EXERCISE MATERIAL:

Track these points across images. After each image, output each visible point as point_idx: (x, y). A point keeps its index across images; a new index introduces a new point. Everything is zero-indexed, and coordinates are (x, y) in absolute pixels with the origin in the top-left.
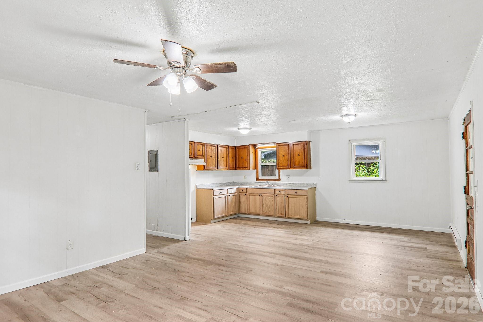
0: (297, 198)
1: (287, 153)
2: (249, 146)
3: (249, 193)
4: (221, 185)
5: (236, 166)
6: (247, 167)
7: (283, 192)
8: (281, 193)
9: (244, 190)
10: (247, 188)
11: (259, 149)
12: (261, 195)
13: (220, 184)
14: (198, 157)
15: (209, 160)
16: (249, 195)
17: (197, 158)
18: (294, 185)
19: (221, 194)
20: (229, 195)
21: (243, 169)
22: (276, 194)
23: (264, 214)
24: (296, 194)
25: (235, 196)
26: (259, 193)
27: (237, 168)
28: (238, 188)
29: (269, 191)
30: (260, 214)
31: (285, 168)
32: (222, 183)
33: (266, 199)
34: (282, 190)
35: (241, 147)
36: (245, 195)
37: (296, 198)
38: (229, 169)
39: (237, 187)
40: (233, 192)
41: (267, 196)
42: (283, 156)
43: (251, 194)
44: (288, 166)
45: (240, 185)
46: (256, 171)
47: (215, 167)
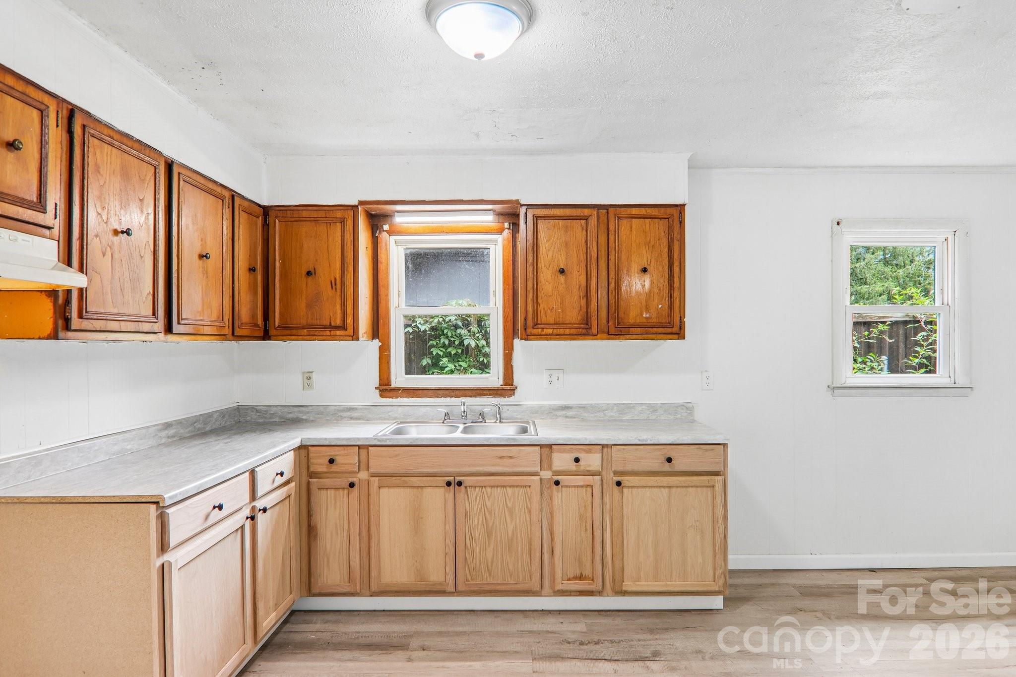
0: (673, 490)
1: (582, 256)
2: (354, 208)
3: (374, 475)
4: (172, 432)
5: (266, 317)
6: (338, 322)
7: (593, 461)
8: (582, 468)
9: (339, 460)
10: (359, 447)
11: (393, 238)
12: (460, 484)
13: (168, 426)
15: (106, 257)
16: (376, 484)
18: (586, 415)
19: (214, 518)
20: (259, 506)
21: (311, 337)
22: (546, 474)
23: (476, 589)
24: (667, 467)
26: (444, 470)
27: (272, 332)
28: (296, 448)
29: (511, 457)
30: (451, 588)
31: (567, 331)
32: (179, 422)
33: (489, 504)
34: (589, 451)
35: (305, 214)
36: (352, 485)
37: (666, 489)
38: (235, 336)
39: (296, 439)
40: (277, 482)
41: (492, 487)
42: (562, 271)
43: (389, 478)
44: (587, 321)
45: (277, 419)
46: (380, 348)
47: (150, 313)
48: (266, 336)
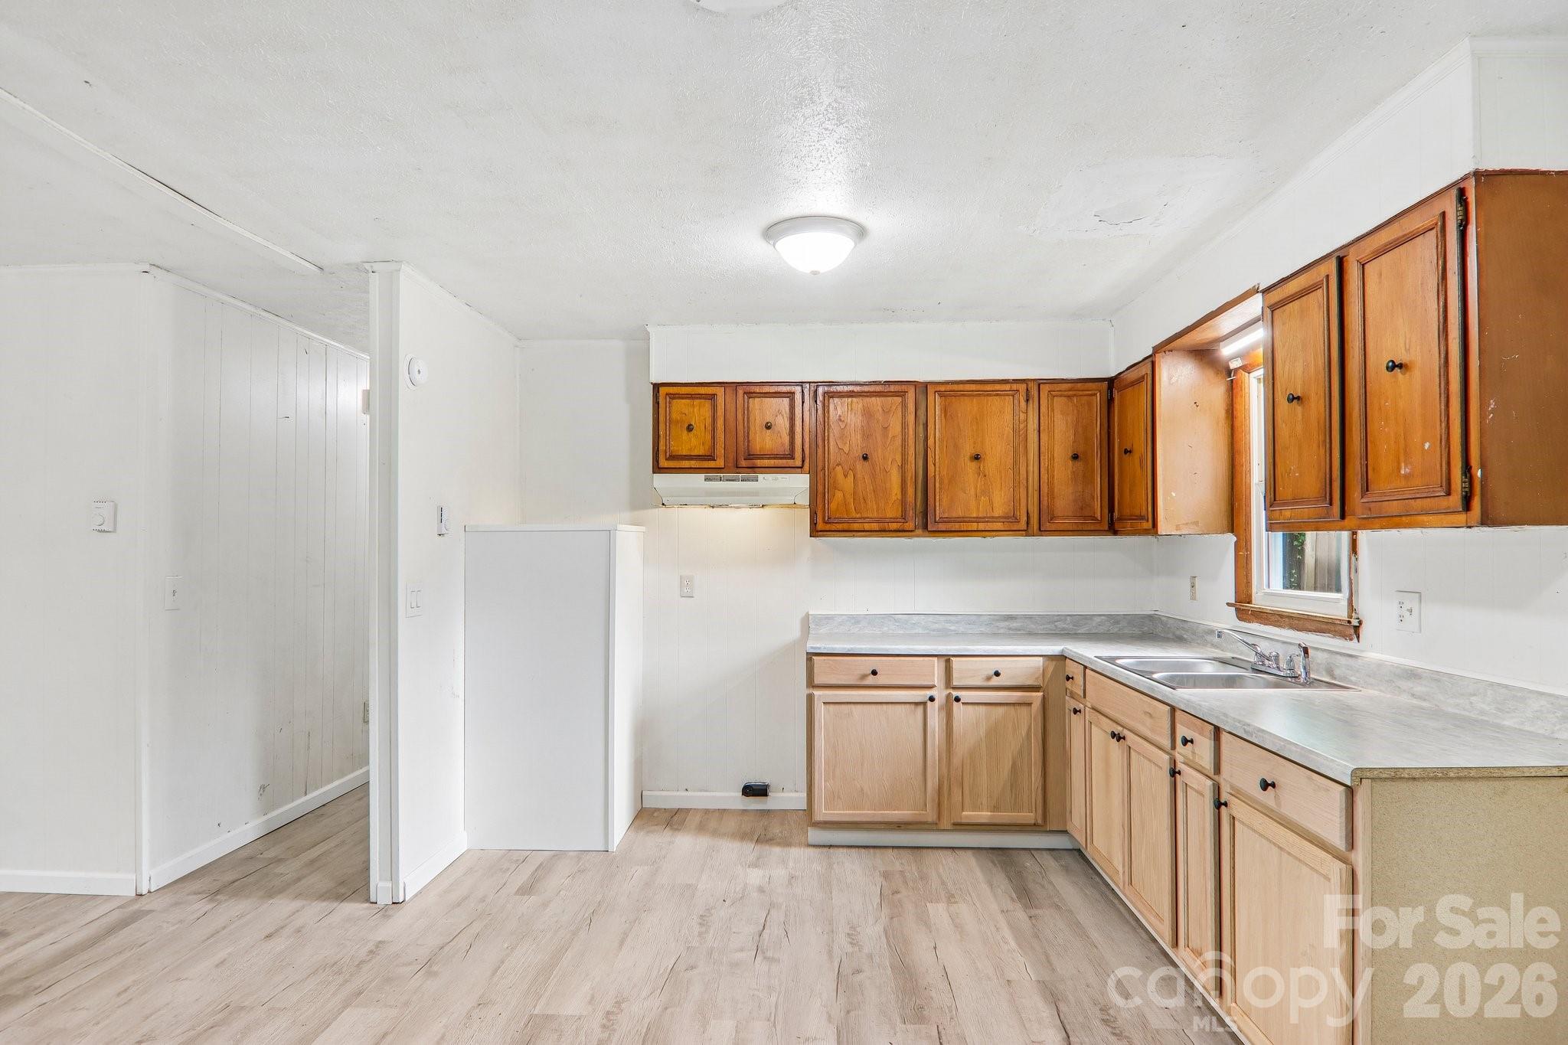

PROMPT:
Reproduce the data verbatim from its first line through the line containing "8: (281, 193)", including both ends. Omit the pictures from your output.

COMPLETED TASK:
Track these points across images. After each image, output each visible point as point_idx: (x, y). A point keeps its index across images; a new index introduces a new point. Everything is zero-indexed, and coordinates are (x, y) in absolute pixels with the origin in the top-left.
0: (297, 198)
1: (287, 153)
2: (249, 146)
3: (249, 193)
4: (221, 185)
5: (236, 166)
6: (247, 167)
7: (283, 192)
8: (281, 193)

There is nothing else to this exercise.